Kuwait International Bank
- Native name: Kuwait International Bank K.S.C.P.
- Traded as: KSE: KIB
- ISIN: KW0EQ0100069
- Industry: Financial services
- Founded: 1973
- Headquarters: West Tower, Joint Banking Center, Safat, Kuwait City, Kuwait
- Website: www.kib.com.kw

= Kuwait International Bank =

Bank of Kuwait

Kuwait International Bank (KIB) is an Islamic bank located in Kuwait City, founded in 1973. It offers various Islamic banking and finance services for individuals and corporate customers.

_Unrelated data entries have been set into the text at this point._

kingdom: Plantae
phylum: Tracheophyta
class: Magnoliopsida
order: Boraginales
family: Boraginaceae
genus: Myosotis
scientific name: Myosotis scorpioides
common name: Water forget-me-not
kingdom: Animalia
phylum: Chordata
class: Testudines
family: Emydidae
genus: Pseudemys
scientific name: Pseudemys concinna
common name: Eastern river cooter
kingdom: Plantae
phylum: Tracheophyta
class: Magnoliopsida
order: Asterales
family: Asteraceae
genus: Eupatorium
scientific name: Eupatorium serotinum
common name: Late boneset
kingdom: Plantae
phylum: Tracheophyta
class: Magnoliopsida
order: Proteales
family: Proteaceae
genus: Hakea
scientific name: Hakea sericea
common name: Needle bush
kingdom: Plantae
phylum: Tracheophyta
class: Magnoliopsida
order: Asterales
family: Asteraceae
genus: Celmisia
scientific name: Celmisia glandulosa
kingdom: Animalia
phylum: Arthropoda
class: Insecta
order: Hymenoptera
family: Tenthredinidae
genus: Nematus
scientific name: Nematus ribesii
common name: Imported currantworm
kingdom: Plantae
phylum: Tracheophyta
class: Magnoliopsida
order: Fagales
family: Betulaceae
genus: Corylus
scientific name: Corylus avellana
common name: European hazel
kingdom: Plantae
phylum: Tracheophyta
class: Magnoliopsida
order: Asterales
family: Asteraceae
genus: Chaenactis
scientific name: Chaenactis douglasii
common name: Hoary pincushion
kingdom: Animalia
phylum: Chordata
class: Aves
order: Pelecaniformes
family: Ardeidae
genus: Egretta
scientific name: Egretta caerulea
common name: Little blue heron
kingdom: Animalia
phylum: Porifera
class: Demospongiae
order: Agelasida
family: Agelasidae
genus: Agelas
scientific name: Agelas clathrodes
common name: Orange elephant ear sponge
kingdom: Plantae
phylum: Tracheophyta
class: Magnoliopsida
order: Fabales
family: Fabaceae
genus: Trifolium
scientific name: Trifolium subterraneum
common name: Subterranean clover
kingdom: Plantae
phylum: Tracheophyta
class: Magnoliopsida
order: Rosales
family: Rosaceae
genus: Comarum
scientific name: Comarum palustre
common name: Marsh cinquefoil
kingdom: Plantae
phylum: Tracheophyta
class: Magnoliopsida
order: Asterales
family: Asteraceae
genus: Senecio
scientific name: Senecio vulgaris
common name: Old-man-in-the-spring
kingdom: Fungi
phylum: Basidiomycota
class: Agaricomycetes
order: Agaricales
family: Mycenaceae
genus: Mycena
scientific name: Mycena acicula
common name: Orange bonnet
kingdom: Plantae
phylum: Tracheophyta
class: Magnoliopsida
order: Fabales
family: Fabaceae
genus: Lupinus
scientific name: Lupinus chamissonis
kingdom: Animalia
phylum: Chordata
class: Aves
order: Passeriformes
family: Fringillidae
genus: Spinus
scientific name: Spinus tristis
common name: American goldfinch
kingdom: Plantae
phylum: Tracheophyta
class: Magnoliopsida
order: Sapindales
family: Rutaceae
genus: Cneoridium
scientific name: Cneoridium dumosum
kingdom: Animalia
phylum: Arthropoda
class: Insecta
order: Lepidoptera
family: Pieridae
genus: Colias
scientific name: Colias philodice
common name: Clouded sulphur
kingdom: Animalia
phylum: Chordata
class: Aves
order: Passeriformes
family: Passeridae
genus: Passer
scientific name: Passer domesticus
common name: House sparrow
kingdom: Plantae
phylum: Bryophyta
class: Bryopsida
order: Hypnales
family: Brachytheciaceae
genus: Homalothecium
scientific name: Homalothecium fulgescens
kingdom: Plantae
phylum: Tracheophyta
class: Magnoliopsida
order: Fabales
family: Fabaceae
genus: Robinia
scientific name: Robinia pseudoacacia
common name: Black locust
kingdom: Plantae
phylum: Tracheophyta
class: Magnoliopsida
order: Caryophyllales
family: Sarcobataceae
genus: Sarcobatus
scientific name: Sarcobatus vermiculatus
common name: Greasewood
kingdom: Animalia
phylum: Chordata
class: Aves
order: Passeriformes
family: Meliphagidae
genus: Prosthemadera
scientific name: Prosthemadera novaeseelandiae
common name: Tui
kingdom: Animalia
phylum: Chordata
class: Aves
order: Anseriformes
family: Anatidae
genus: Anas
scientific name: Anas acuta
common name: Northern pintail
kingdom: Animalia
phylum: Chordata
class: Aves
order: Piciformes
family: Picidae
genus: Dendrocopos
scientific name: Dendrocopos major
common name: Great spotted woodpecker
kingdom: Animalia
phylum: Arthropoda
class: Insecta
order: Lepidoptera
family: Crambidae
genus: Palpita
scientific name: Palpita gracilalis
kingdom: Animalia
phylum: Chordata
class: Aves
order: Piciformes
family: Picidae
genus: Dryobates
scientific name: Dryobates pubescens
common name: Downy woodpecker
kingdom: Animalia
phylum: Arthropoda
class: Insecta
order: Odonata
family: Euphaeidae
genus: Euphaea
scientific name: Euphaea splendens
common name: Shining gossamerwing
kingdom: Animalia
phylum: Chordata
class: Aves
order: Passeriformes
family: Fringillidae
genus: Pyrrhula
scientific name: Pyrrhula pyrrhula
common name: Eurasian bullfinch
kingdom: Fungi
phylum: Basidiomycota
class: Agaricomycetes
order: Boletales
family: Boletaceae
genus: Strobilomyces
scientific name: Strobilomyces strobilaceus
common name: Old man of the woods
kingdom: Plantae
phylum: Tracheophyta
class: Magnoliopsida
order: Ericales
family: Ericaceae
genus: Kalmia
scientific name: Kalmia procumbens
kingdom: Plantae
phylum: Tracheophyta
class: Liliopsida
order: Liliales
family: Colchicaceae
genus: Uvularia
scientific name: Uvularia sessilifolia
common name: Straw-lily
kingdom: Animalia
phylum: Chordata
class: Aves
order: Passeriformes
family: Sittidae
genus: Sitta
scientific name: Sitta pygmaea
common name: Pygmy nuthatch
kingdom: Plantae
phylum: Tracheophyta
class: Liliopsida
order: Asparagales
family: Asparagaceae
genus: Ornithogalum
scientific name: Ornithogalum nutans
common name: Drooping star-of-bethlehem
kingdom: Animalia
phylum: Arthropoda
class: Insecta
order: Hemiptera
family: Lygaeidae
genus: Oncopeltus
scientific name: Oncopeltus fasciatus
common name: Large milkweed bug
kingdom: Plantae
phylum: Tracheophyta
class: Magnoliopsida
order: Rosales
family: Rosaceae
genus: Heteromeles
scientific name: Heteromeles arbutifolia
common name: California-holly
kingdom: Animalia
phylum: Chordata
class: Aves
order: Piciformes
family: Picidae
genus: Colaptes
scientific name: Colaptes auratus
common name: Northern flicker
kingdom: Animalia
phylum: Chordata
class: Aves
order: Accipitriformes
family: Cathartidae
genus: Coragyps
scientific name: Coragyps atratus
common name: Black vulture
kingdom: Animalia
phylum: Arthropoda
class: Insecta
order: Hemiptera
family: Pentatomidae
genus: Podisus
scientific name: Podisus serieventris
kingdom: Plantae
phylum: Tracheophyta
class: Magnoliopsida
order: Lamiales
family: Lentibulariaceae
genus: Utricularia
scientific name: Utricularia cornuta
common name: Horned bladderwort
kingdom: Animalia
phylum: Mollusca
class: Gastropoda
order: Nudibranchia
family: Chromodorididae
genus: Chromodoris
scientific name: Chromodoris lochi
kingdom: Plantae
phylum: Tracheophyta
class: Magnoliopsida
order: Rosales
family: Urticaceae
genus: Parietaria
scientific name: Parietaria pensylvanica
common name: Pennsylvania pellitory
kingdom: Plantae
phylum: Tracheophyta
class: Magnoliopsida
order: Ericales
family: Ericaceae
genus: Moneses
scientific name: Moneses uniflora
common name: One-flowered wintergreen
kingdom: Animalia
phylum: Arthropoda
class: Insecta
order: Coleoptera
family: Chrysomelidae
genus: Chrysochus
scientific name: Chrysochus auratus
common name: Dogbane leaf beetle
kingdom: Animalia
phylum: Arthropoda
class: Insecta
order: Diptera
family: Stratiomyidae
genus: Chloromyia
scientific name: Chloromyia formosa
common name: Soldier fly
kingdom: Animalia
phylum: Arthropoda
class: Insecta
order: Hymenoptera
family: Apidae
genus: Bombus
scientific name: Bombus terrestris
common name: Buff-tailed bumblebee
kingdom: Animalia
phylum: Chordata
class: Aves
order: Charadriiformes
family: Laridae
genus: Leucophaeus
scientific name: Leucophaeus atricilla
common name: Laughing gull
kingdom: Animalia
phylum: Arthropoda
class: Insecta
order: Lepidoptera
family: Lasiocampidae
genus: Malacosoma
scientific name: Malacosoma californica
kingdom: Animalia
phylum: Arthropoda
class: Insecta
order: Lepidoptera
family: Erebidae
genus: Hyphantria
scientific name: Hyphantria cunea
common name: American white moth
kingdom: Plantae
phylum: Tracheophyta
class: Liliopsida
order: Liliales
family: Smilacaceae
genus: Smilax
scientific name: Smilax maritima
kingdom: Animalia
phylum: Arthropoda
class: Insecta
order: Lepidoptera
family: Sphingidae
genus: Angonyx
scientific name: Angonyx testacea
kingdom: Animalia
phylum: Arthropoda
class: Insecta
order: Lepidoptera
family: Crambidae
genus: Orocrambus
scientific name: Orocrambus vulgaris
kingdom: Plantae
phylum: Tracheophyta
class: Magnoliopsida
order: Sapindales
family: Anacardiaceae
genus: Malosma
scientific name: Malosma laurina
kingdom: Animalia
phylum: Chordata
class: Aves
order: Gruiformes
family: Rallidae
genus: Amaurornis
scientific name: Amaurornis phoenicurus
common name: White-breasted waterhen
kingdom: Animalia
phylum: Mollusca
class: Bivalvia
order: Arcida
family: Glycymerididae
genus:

It is a specialised bank regulated by the Central Bank of Kuwait and listed on the Kuwait Stock Exchange.

== History ==
KIB was incorporated in 1973 under the name Kuwait Real Estate Bank, with an initial focus on real‑estate‑related financing activities. The bank was listed on the Kuwait Stock Exchange in 1984. In 2007, the bank completed a strategic transition to operate in full compliance with Islamic Sharia principles, adopting its current name, Kuwait International Bank. Following this transition, KIB expanded its scope to offer a broader range of Sharia‑compliant banking and financial services while remaining regulated by the Central Bank of Kuwait.